Il convient donc de faire preuve de délicatesse au moment de solliciter l’emploi de cette compétence dans le cadre professionnel sous peine d’obtenir l’inverse de l’effet désiré.

La pratique des exercices issus du théâtre d’improvisation permet de développer son empathie de façon efficace et douce.

Précisons ici que lorsque nous parlons des exercices du théâtre d’improvisation, il ne s’agit ni de faire du théâtre ni de réaliser des mises en situation ou d’illustrer des situations professionnelles. Il s’agit de réaliser les exercices que pratiquent les comédiennes et les comédiens pour se rendre disponible aux multiples exigences qu’impose le jeu. Un travail d’agilité comportementale qui s’aborde avec la même rigueur que la préparation physique que réalise le sportif.

Cette pratique permet aux comédiennes et comédiens de briguer le titre « d’athlètes relationnels et émotionnels » pour reprendre les mots d’Antonin Artaud théoricien majeur du théâtre français.

Point commun à tous ces exercices : leur réussite repose sur la mobilisation juste et pertinente de ses soft-skills, au premier rang desquels figurent écoute et empathie.

Ludiques et très anodins de prime abord, ils permettent aux participants de s’engager facilement dans leur réalisation :

– « Si l’exercice est anodin, je ne risque pas grand-chose ! »

Dans un premier temps, l’exercice agit comme un révélateur du niveau de mobilisation des compétences de chacun. Ici, pas d’analyse extérieure aux allures de jugement, pas de méthodologie définitive, pas de moule théorique qu’on est prié de suivre en laissant de côté sa singularité, pas d’injonction à être ou à faire différemment dans ses interactions avec les autres : la prise de conscience du potentiel empathique vient des participants eux-mêmes.

Cette approche bottom-up assure l’engagement des participants vers de nouveaux exercices.

Ce second temps constitue la phase de renforcement des soft-skills des participants.

Dans cette partie comme dans la première, le rôle des intervenants est d’accompagner les participants dans la découverte et la mobilisation de leur potentiel relationnel et émotionnel.

La pratique de ces exercices constitue un moment à part qui permet de tester et d’entrainer ses compétences dans un cadre sécurisé et bienveillant.
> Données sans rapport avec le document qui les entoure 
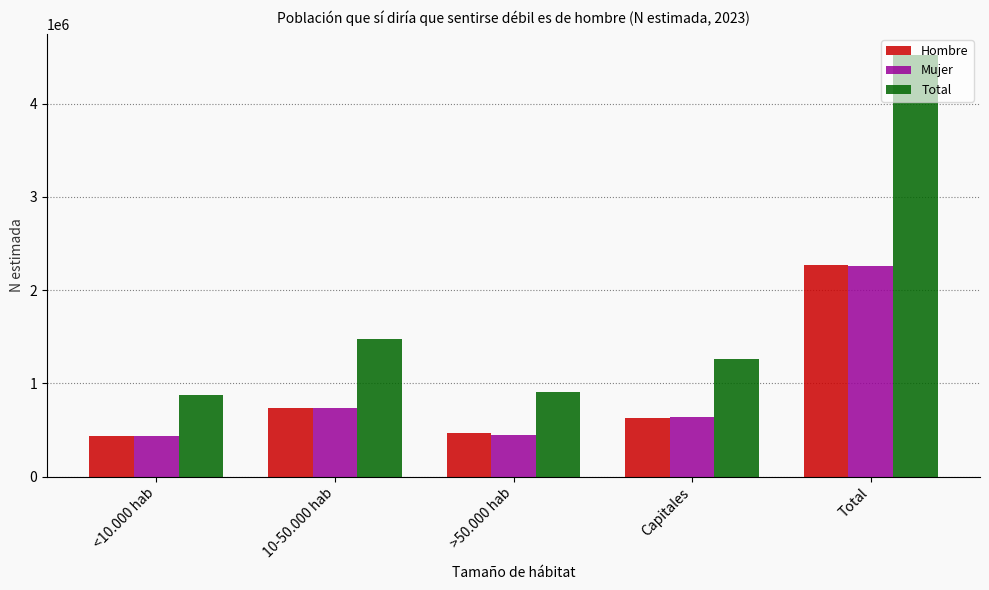

What position from the right is <10.000 hab?

5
Les aptitudes consolidées par ce travail volontaire et actif sont directement remobilisables en situation professionnelle.
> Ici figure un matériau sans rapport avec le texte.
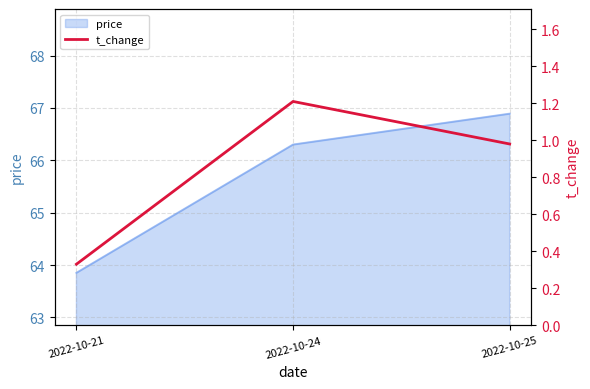

True or false: the data shows 1.2 at 2022-10-24.

True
Dans son ouvrage « Disruption », Stéphane Mallard consacre un chapitre à l’empathie dont il fait « la nouvelle valeur » pour faire face à la concurrence de l’intelligence artificielle.

Il relève un paradoxe à ce sujet dans les termes suivants :

« Mettre l’humain au centre, comme le disent beaucoup d’entreprise n’a aucun sens, si l’empathie n’est pas déjà parfaitement maîtrisée à titre individuelle ».

Relevons à notre tour un paradoxe : demander aux collaborateurs de déployer leurs compétences douces de façon injonctive, sans leur donner les moyens de les développer à l’occasion d’une pratique adaptée, relève d’un manque de bienveillance et d’empathie à leur endroit !

Le ré-enchantement de l’entreprise par la mise en valeur des compétences humaines de chacun passe par la mise en œuvre d’actions où le fond et la forme se rencontrent.